PG Deputy President Erias Lukwago and Justice Forum (Jeema) leader Asuman Basalirwa in Wakiso District read a joint statement of the Forces of Change.
“We are now, therefore announcing that we shall lead Ugandans in a range of non-violent activities aimed at changing the status quo,” read the declaration in part.
A day later, the Electoral Commission (EC) announced guidelines for the conduct of 2021 general elections.
Commission Chairperson Simon Mugenyi Byabakama said political rallies are banned, and campaigning will be restricted to media channels.
Election observers and other political players have challenged the guidelines, saying they are not steeped in law.
Pastor Joseph Kabuleta of Watchman Ministries has already sued the EC over the guidelines.
But the Byabakama-led Commission insists it has the existing laws allow it to determine the manner of campaigning for the presidential poll.
Enacting other enabling laws is outside their mandate. It is the work of Parliament, the EC has further argued.
Even as debate on the ‘scientific elections’ rages on, Besigye, who has lost four consecutive presidential elections, seems to have little hope in the process.
“If we have no power to make decisions in this country then we have no vote, a near paper is not a vote,” he says.
He is rallying his PG, largest opposition political party the Forum for Democratic Change (FDC), People Power pressure group and other anti-Museveni forces to unite.
“You cannot be a Besigye supporter when your focus is on attacking those who are as oppressed as Besigye. Then you are not a Besigye supporter. We should all focus on the oppressor,” Besigye has appealed to political opposition.
“If you want to be a freedom fighter, focus on who is oppressing us and not the oppressed.
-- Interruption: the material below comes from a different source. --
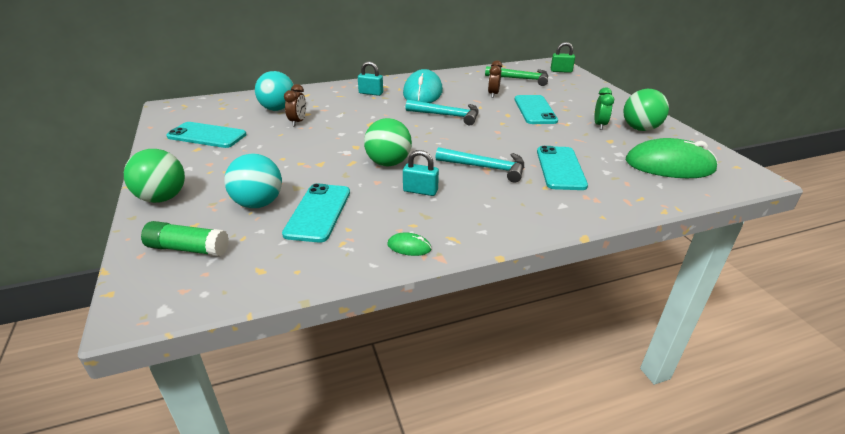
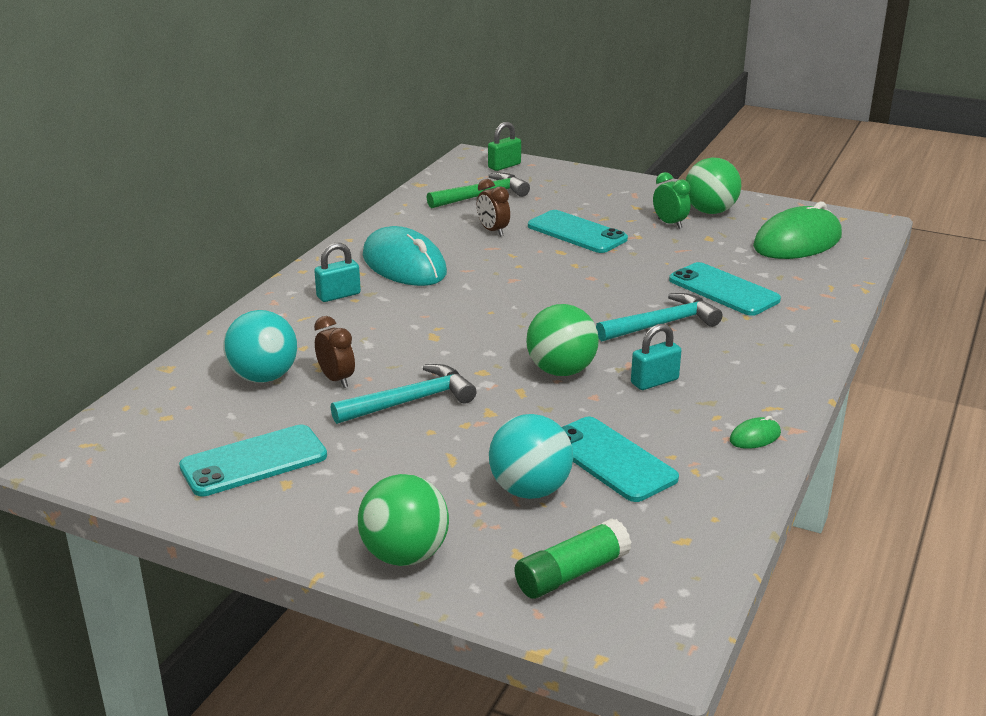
camera: 45 degrees left, 5 degrees down
turquoise hammer [405,100,479,125] -> turquoise hammer moved to [331,364,477,424]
I have always apprehended Besigye or People’s Government supporters who attack the oppressed.”
He has also emphasized that there should be “no justification whatsoever to turn guns on each other.”
“There should not be any fight between the People’s Government and People Power supporters because we are all oppressed.”
While his recent coalition with Bobi Wine, a singer-turned-politician, and other political players has been interpreted as being geared at the 2021 elections, Besigye says otherwise.
On June 18, he told TV47 Kenya’s Eugene Anangwe that his deal with Bobi Wine had nothing to do with a joint presidential candidate plot.
Even on the day of unveiling the coalition, Besigye’s aide Ronald Muhinda had written that “the Unity Platform of leaders in FDC, DP, UPC, JEEMA, CP, TJ, People’s Government and People Power is not an Electoral Platform.”
Muhinda had said the united front was a “show of unity to take on Mr Museveni and advance Defiance as a means of struggle to remove Mr Museveni from power and stop him from organising or being a candidate in future sham elections.”